Whimsical Retro and a Maple Creme



Open any of the old timey Southern Junior League cookbooks to the salad section, and you will get a primer on molded salads composed in a dozen permutations and all from a plain gelatin packet. I experimented a few posts back with a pomegranate juice mold, and to my delight it was a success. So I decided to try again, this time with cream and maple syrup. Another success, with the sweet taste of maple and the texture of a creamy tapioca. This will be on the menu for lunch at Miss Betsy's Imaginary Tearoom. I would serve it in on a bed of orange rounds garnished with mint leaves, and I would pour a dollop more of maple syrup on top.


I would have thought that nostalgia and tradition would have made these retro salads sacrosanct, but I was disabused of this idea when I discussed my experiments with gelatin with a friend who was raised in Milledgeville, in the heart of Georgia.

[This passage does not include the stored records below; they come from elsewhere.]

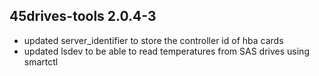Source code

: ## 45drives-tools 2.0.4-3

* updated server_identifier to store the controller id of hba cards
* updated lsdev to be able to read temperatures from SAS drives using smartctl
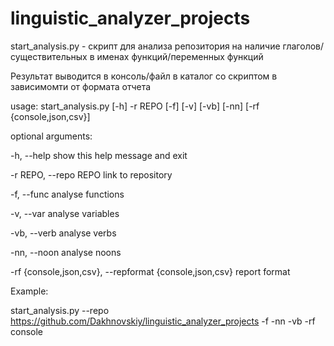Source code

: # linguistic_analyzer_projects
start_analysis.py - скрипт для анализа репозитория на наличие глаголов/существительных в именах функций/переменных функций

Результат выводится в консоль/файл в каталог со скриптом в зависимомти от формата отчета

usage: start_analysis.py [-h] -r REPO [-f] [-v] [-vb] [-nn] [-rf {console,json,csv}]

optional arguments:

  -h, --help            show this help message and exit

  -r REPO, --repo REPO  link to repository

  -f, --func            analyse functions

  -v, --var             analyse variables

  -vb, --verb           analyse verbs

  -nn, --noon           analyse noons

  -rf {console,json,csv}, --repformat {console,json,csv} report format

Example:

start_analysis.py --repo https://github.com/Dakhnovskiy/linguistic_analyzer_projects -f -nn -vb -rf console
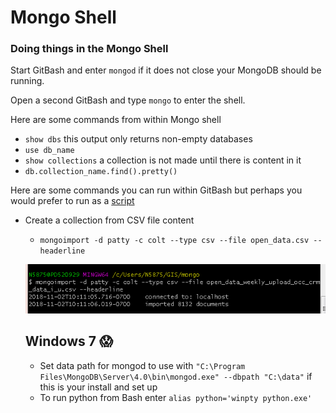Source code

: # Mongo Shell
### Doing things in the Mongo Shell

Start GitBash and enter `mongod` if it does not close your MongoDB should be running.

Open a second GitBash and type `mongo` to enter the shell.

Here are some commands from within Mongo shell
* `show dbs` this output only returns non-empty databases
* `use db_name`
* `show collections` a collection is not made until there is content in it
* `db.collection_name.find().pretty()`

Here are some commands you can run within GitBash but perhaps you would prefer to run as a [script](crt_vw.py)
* Create a collection from CSV file content
  * `mongoimport -d patty -c colt --type csv --file open_data.csv --headerline`
  
  ![CSV import](import_csv.PNG "CSV import")
  
  ## Windows 7 :scream:
  * Set data path for mongod to use with 
  `"C:\Program Files\MongoDB\Server\4.0\bin\mongod.exe" --dbpath "C:\data"` 
  if this is your install and set up
  * To run python from Bash enter `alias python='winpty python.exe'`
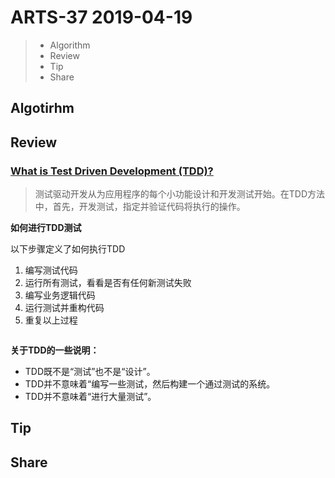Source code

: # ARTS-37 2019-04-19

> - Algorithm
> - Review
> - Tip
> - Share

## Algotirhm



## Review

### [What is Test Driven Development (TDD)?](https://www.guru99.com/test-driven-development.html)

> 测试驱动开发从为应用程序的每个小功能设计和开发测试开始。在TDD方法中，首先，开发测试，指定并验证代码将执行的操作。

**如何进行TDD测试**

以下步骤定义了如何执行TDD

1. 编写测试代码
2. 运行所有测试，看看是否有任何新测试失败
3. 编写业务逻辑代码
4. 运行测试并重构代码
5. 重复以上过程

![]()

**关于TDD的一些说明：**

- TDD既不是“测试”也不是“设计”。
- TDD并不意味着“编写一些测试，然后构建一个通过测试的系统。
- TDD并不意味着“进行大量测试”。

## Tip



## Share



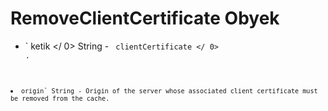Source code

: # RemoveClientCertificate Obyek

* ` ketik </ 0>  String - <code> clientCertificate </ 0> .</li>
<li><code>origin` String - Origin of the server whose associated client certificate must be removed from the cache.
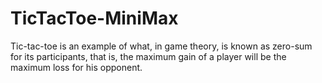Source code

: # TicTacToe-MiniMax
Tic-tac-toe is an example of what, in game theory, is known as zero-sum for its participants, that is, the maximum gain of a player will be the maximum loss for his opponent.

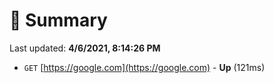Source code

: # 📖 Summary
Last updated: **4/6/2021, 8:14:26 PM**

- `GET` [https://google.com](https://google.com) - **Up** (121ms)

"Yuck" she said. Her mother made a pistachio mold for the Sunday after meeting lunch, and my friend, thinking of it, recalled adolescent days, tedious church services, and who knows what other deep and private associations that can ruin the appetite. I understand this. I cannot eat oatmeal . I smell it, and I see it burnt on the bottom of a large pot sitting in the sink of a drafty New Hampshire kitchen heated by a wood stove. Oatmeal every day. Served by my mother, with the pot cleaned by 12 year old me. Nor can I eat a combination of ground beef, tomato sauce, and green beans cooked in a crock pot, for it was another daily meal from two years of my youth when my family was temporarily poor and my only two dresses were handmade. Not every food memory is pleasant or benign-


If you want to make a maple creme use the standard Knox gelatin proportions:


4 envelopes of unflavored gelatin

1 cup cold half and half held in a separate bowl.

3 cups half and half, heated to boiling

1/2 cup maple syrup, more or less, depending on how sweet you want your creme to be. Taste and decide.


Heat the 3 cups of half and half to just boiling, then sprinkle gelatin over the cold 1/2 maple syrup mixture and let stand 1 minute. Then add hot half and half and stir until gelatin dissolves (5 minutes). Pour into one big mold or several small ones and chill in the refrigerator for several hours until set. Un- mold cremes by running a little hot water over the bottom of the mold.

2 comments:

Out on the prairie said...

I have never tried many of these,looks real good,I like tapiocas and custards.

The museum I went to is the Josylyn in Omaha. It is a very nice one and i go regular.

Nan said...

And I was thinking that was a frosted doughnut!